-- Data records follows --

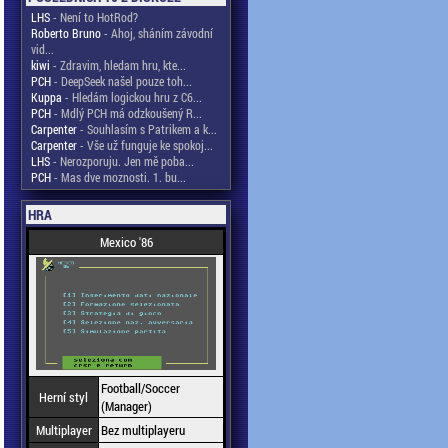
LHS
- Není to HotRod?
Roberto Bruno
- Ahoj, sháním závodní
vid...
kiwi
- Zdravim, hledam hru, kte...
PCH
- DeepSeek našel pouze toh...
Kuppa
- Hledám logickou hru z C6...
PCH
- Mdlý PCH má odzkoušený R...
Carpenter
- Souhlasím s Patrikem a k...
Carpenter
- Vše už funguje ke spokoj...
LHS
- Nerozporuju. Jen mě poba...
PCH
- Mas dve moznosti. 1. bu...
HRA
Mexico '86
Football/Soccer
Herní styl
(Manager)
Multiplayer
Bez multiplayeru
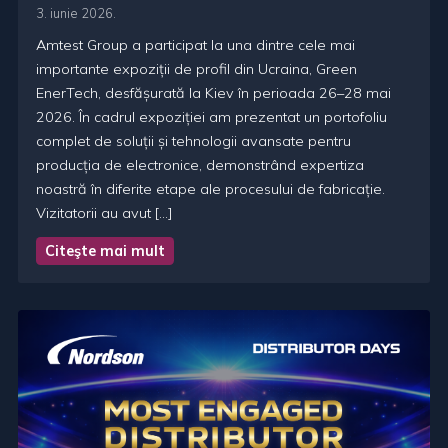
3. iunie 2026.
Amtest Group a participat la una dintre cele mai
importante expoziții de profil din Ucraina, Green
EnerTech, desfășurată la Kiev în perioada 26–28 mai
2026. În cadrul expoziției am prezentat un portofoliu
complet de soluții și tehnologii avansate pentru
producția de electronice, demonstrând expertiza
noastră în diferite etape ale procesului de fabricație.
Vizitatorii au avut […]
Citeşte mai mult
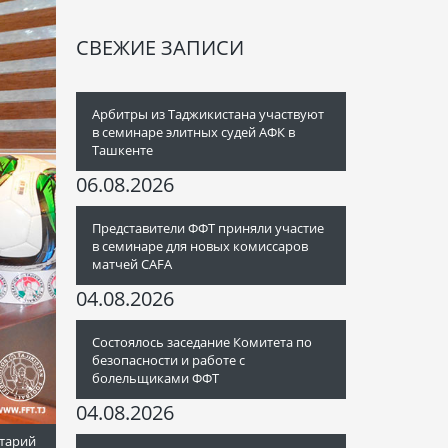
СВЕЖИЕ ЗАПИСИ
Арбитры из Таджикистана участвуют
в семинаре элитных судей АФК в
Ташкенте
06.08.2026
Представители ФФТ приняли участие
в семинаре для новых комиссаров
матчей CAFA
04.08.2026
Состоялось заседание Комитета по
безопасности и работе с
болельщиками ФФТ
04.08.2026
тарий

-- Data records concluded --

#### Work order:
Update the extracted text of all the records by replacing "Football/Soccer" with "Sport", changing nothing else. Leave the pictures out of your answer.

#### The completed task:
LHS
- Není to HotRod?
Roberto Bruno
- Ahoj, sháním závodní
vid...
kiwi
- Zdravim, hledam hru, kte...
PCH
- DeepSeek našel pouze toh...
Kuppa
- Hledám logickou hru z C6...
PCH
- Mdlý PCH má odzkoušený R...
Carpenter
- Souhlasím s Patrikem a k...
Carpenter
- Vše už funguje ke spokoj...
LHS
- Nerozporuju. Jen mě poba...
PCH
- Mas dve moznosti. 1. bu...
HRA
Mexico '86
Sport
Herní styl
(Manager)
Multiplayer
Bez multiplayeru
3. iunie 2026.
Amtest Group a participat la una dintre cele mai
importante expoziții de profil din Ucraina, Green
EnerTech, desfășurată la Kiev în perioada 26–28 mai
2026. În cadrul expoziției am prezentat un portofoliu
complet de soluții și tehnologii avansate pentru
producția de electronice, demonstrând expertiza
noastră în diferite etape ale procesului de fabricație.
Vizitatorii au avut […]
Citeşte mai mult
СВЕЖИЕ ЗАПИСИ
Арбитры из Таджикистана участвуют
в семинаре элитных судей АФК в
Ташкенте
06.08.2026
Представители ФФТ приняли участие
в семинаре для новых комиссаров
матчей CAFA
04.08.2026
Состоялось заседание Комитета по
безопасности и работе с
болельщиками ФФТ
04.08.2026
тарий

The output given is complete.